25-11-2014, 06:14 PM
hi i need speaker verification code for speaker
Posts: 14,118
Threads: 61
Joined: Oct 2014
Speaker recognition is the process of automatic recognition, who said on the basis of personal information included in the speech of the waves. This method allows you to use voice speaking to check their identities and control access to services such as voice dialing, banking by phone, telephone equipment, database access services, information services, voicemail, security control for sensitive information areas, and remote access to computers.
The identity of the speaker is correlated with physiological and behavioral characteristics of momentum. These features exist in both the spectral envelope (characteristics of vocal tract) in suprasegmentnogo and features (characteristics of the source voice and dynamic capabilities, covering several segments).
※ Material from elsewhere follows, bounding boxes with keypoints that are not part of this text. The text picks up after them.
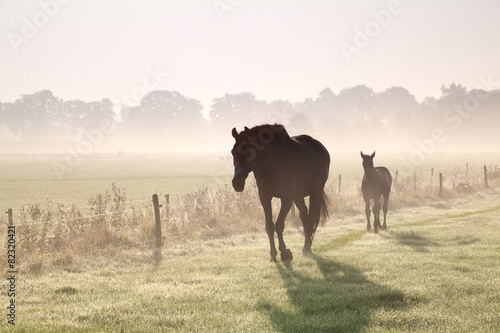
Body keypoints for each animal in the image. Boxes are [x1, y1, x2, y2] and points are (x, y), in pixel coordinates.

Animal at [231, 123, 332, 260]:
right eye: (233, 152)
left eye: (247, 151)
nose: (237, 183)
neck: (272, 162)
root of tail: (321, 148)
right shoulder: (265, 197)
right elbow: (269, 226)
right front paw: (273, 254)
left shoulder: (287, 198)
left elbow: (279, 225)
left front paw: (284, 252)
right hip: (298, 196)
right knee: (304, 215)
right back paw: (307, 246)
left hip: (316, 192)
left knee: (310, 218)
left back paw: (306, 248)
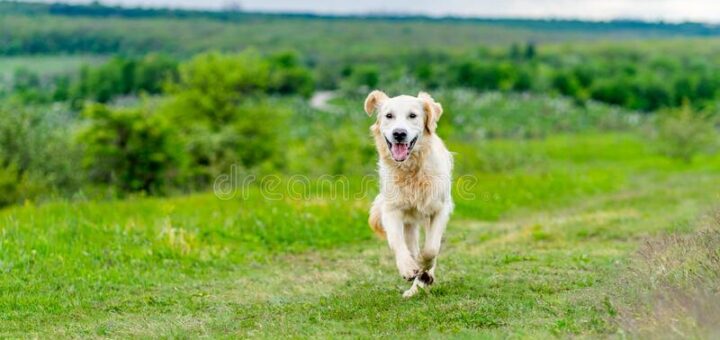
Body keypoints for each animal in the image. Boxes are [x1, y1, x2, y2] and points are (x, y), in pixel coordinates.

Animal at [366, 90, 450, 298]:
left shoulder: (441, 208)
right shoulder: (391, 209)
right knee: (410, 245)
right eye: (389, 116)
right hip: (409, 223)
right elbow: (397, 242)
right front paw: (408, 268)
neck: (411, 169)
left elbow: (431, 249)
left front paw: (424, 272)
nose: (399, 133)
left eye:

The most common short-term spectral measurement currently used linear predictive coding (LPC)-derived kepstral′nye factors and its regression coefficients. Spectral envelope is a truncated Fourier cosine transform coefficients set much more smoothly than the one recovered from the LPC coefficients. It therefore provides a view of the stable from one repetition of another speaker's specific statements. The regression coefficients are generally first and second order factors are extracted at each period frame represent the spectral dynamics. These coefficients are derived by the time functions and Fourier cosine transform coefficients are called, respectively, Delta and the Delta-Delta coefficients of the Fourier cosine transform.
A simple and effective source code for speaker recognition. This code is based on the excellent presentation of Amina Koohi already available here and improves results using advanced metrics to calculate the distance. Therefore the percentage of correctly recognized words is achieved. In the initial data set (8 speakers), we get 100% detection rate (a previuos one was 87.5%) we can achieve similar results (100%) of the recognition speed for a larger set of data (11 loudspeakers).